Challenge Overview
Issue
SNI stands for server name indicator. For HTTPS Connection between Mobile App Client and the server it enables the same IP and Port to be used for multiple Web services (each differentiated by Unique Server Name indicator) as part of Digital certificate.SNIs are one of the biggest contributors to EDR Aggregations which occupy approximately 10% of entire footprint of the client’s Hadoop Cluster (32 PB). As such consolidation scheme will result in significant reduction in cost, storage and related efficiencies.
As you can imagine, on a large network, the amount of captured traffic data per SNI could be rather large. In fact, at one client, SNIs represent some 10% of the entire footprint of their Hadoop Cluster (Which is ~32PB!)

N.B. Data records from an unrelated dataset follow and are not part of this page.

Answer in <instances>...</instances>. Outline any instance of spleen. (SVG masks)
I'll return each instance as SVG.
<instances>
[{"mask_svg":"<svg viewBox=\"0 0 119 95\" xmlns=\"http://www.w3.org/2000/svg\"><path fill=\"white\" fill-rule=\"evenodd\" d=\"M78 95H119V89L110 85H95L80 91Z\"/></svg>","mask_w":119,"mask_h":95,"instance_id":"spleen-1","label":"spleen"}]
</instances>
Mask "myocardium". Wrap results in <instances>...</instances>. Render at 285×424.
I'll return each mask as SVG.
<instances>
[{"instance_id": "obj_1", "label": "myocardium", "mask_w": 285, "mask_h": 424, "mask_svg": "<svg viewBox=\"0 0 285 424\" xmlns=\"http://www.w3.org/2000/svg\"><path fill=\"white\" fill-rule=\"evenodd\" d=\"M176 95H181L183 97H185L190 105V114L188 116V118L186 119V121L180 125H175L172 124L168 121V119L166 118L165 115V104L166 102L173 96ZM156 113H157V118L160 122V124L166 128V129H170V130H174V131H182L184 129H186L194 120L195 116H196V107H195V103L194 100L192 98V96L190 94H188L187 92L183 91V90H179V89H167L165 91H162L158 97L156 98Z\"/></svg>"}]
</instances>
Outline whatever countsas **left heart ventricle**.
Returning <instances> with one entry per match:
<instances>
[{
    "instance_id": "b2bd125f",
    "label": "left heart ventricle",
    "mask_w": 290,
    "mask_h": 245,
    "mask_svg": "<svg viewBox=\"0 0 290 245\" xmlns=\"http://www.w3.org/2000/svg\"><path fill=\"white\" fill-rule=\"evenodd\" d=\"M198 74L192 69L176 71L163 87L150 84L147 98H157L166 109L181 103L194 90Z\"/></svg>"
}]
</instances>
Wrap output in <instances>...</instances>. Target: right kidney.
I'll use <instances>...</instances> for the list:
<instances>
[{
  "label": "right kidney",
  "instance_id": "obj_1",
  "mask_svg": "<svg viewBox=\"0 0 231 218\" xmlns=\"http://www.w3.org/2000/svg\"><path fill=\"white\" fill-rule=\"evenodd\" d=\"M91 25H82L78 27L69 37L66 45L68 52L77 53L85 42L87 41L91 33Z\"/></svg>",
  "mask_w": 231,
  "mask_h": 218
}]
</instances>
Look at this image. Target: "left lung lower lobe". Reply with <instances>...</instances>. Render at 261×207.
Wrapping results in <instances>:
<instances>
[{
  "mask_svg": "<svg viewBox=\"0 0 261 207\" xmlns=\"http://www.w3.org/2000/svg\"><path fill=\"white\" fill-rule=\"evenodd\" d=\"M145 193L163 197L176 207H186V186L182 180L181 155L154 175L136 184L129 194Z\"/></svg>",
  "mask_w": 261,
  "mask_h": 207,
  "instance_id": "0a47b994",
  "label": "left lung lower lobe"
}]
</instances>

Our client has close to a million SNI that need to be consolidated to few broad domains. For the same Web service/Host there occurs several similar SNIs from the same application(think Google or YouTube) that can be consolidated to a few broad domains.
Task
We need help from the TopCoder Community to develop an algorithm that identifies the commercial name for the included URI (e.g. YouTube) and clusters solutions for that name to shorten the length of the list.Attached is an example data set you can use to train your algorithm.
Warning: Please be advised that some of the data we are working with contains adult content
Possible Approach
Apply text similarity to SNI to identify similar SNIs.
Rely on Levenshtein distance between SNI as strings
Extend to new strings with Machine Learning/ Neural Networks
Final Submission Guidelines
Submit the zipped code to the challenge by the deadline.